天庭十万天兵,列阵南天门。金甲耀目,长戟如林,云海在他们脚下翻涌,像白色的岩浆。
北俱芦洲二十万巫族战士,黑压压一片,望不到尽头。他们赤足站在大地上,身上的图腾纹身泛着暗红色的光,像地底的岩浆在流淌。
三界屏息。
帝江站在巫族阵前。十二祖巫之首,速度超光速,盘古精血最纯的化身。他的声音不大,但传遍了三界,从南瞻部洲到北俱芦洲,从东胜神洲到西牛贺洲,每一个生灵都听见了。
“帝俊、东皇太一,借盘古左眼太阳本源成道。没有盘古,他们连形都化不了。”
他的声音像大地深处的轰鸣。
“我巫族,是盘古精血所化。我们是盘古的肉身,盘古的后裔。”
“借我们祖宗的力量发芽,如今反要骑到我们头上?”
他的眼睛扫过二十万巫族战士,扫过南天门上的十万天兵,扫过天地之间所有屏息聆听的生灵。
“妖族要打,我们奉陪。盘古后裔,从不低头。”
二十万巫族战士举起手中的兵器,齐声怒吼。声音震得大地裂开,震得天庭的云海倒卷,震得三界的生灵捂住耳朵。
帝俊挥手。
十万天兵冲下南天门。金甲反射着太阳的光芒,像一条金色的瀑布从天际倾泻而下。长戟刺出,寒光如林。
帝江挥手。
二十万巫族战士迎上去。他们赤足踏碎大地,图腾纹身燃烧着暗红色的光,像二十万颗流星从地面升起,撞向那道金色的瀑布。
天崩地裂。
两军撞在一起的那一刻,天地之间所有的声音都消失了。不是没有声音,是声音太大了,大到耳朵听不见,大到五脏六腑都在震,大到连魂魄都在颤。然后声音回来了——兵器的撞击声,法术的爆裂声,嘶吼声,惨叫声,鲜血喷溅的声音,骨头断裂的声音,尸体砸在地上的声音。
天在崩,地在裂。
共工撞断了天柱。不周山摇摇欲坠,巨石从山顶滚落,砸进战场,砸死天兵,也砸死巫族。他不分敌我。他是祖巫,水之祖巫,盘古的骨头所化。他只知道撞。一下,两下,三下。天柱裂了。天开始往下塌。
祝融的南明离火焚烧天庭。火之祖巫,盘古的血液所化。他的火不是凡火,是开天辟地时残留的余烬。火焰烧过南天门,烧过凌霄殿,烧过丹霄宫。天兵成片倒下,烧成灰,风一吹就散了。
东皇太一祭出混沌钟。钟声震退祝融,震退共工,震退冲上来的五个祖巫。混沌钟,开天神斧所化的三大先天至宝之一,东皇太一的本命神器。钟声每响一次,巫族战士就倒下数百。他的嘴角在流血。催动混沌钟需要燃烧本命精血,他在燃烧自己。

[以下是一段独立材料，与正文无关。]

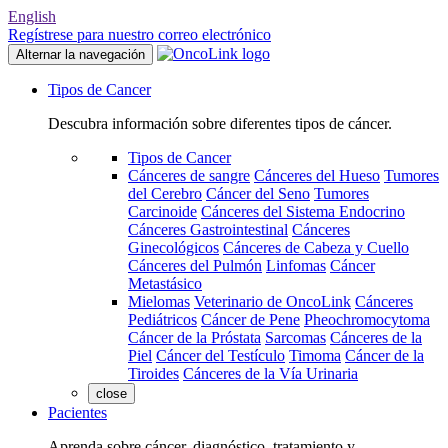
English
Regístrese para nuestro correo electrónico
Alternar la navegación
Tipos de Cancer
Descubra información sobre diferentes tipos de cáncer.
Tipos de Cancer
Cánceres de sangre
Cánceres del Hueso
Tumores
del Cerebro
Cáncer del Seno
Tumores
Carcinoide
Cánceres del Sistema Endocrino
Cánceres Gastrointestinal
Cánceres
Ginecológicos
Cánceres de Cabeza y Cuello
Cánceres del Pulmón
Linfomas
Cáncer
Metastásico
Mielomas
Veterinario de OncoLink
Cánceres
Pediátricos
Cáncer de Pene
Pheochromocytoma
Cáncer de la Próstata
Sarcomas
Cánceres de la
Piel
Cáncer del Testículo
Timoma
Cáncer de la
Tiroides
Cánceres de la Vía Urinaria
close
Pacientes
Aprenda sobre cáncer, diagnóstico, tratamiento y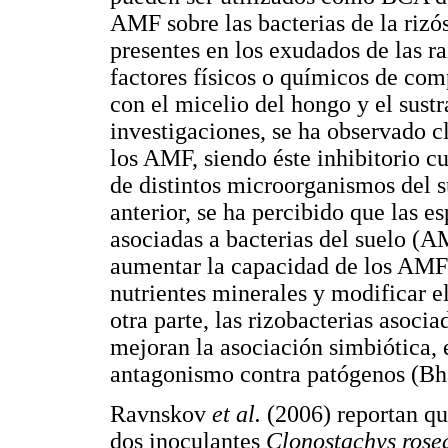
AMF sobre las bacterias de la rizó
presentes en los exudados de las ra
factores físicos o químicos de com
con el micelio del hongo y el sustr
investigaciones, se ha observado c
los AMF, siendo éste inhibitorio c
de distintos microorganismos del 
anterior, se ha percibido que las 
asociadas a bacterias del suelo (
aumentar la capacidad de los AMF p
nutrientes minerales y modificar el
otra parte, las rizobacterias asoci
mejoran la asociación simbiótica, e
antagonismo contra patógenos (B
Ravnskov
et al.
(2006) reportan que
dos inoculantes
Clonostachys rose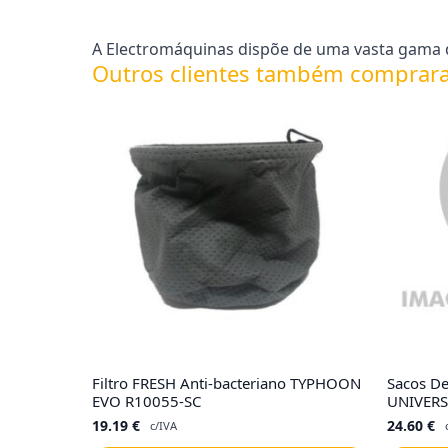
A Electromáquinas dispõe de uma vasta gama d
Outros clientes também comprar
Filtro FRESH Anti-bacteriano TYPHOON
Sacos D
EVO R10055-SC
UNIVERS
19.19
€
24.60
€
c/IVA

应龙盘绕在他身边。冰火双龙戟横扫千军,左翼被共工撞断,她用右翼飞。鲜血从断翼处洒落,落在云海上,像红色的雨。东皇太一看了她一眼,没有说话。她也没有说话。三千年的默契,不需要说话。
帝俊催动太阳本源。他是先天神魔,借盘古左眼化形。太阳真火从他周身涌出,像金色的海啸。火海吞没巫族战士,一片接一片倒下。他杀红了眼。九个儿子死了,被大羿射死了。他要报仇,要杀光巫族,要杀光所有伤害过他儿子的人。太阳真火越来越旺,他的生命力越来越弱。他在燃烧自己。
十二祖巫召唤盘古真身。十二道盘古精血汇聚在一起,天地变色,日月无光。盘古的虚影从大地深处升起,顶天立地。左眼是太阳,右眼是月亮,头发是星辰,呼吸是风。
帝俊的太阳本源,只是盘古左眼所化。而盘古真身,是盘古全身。一只眼睛,怎么打得过整个身体?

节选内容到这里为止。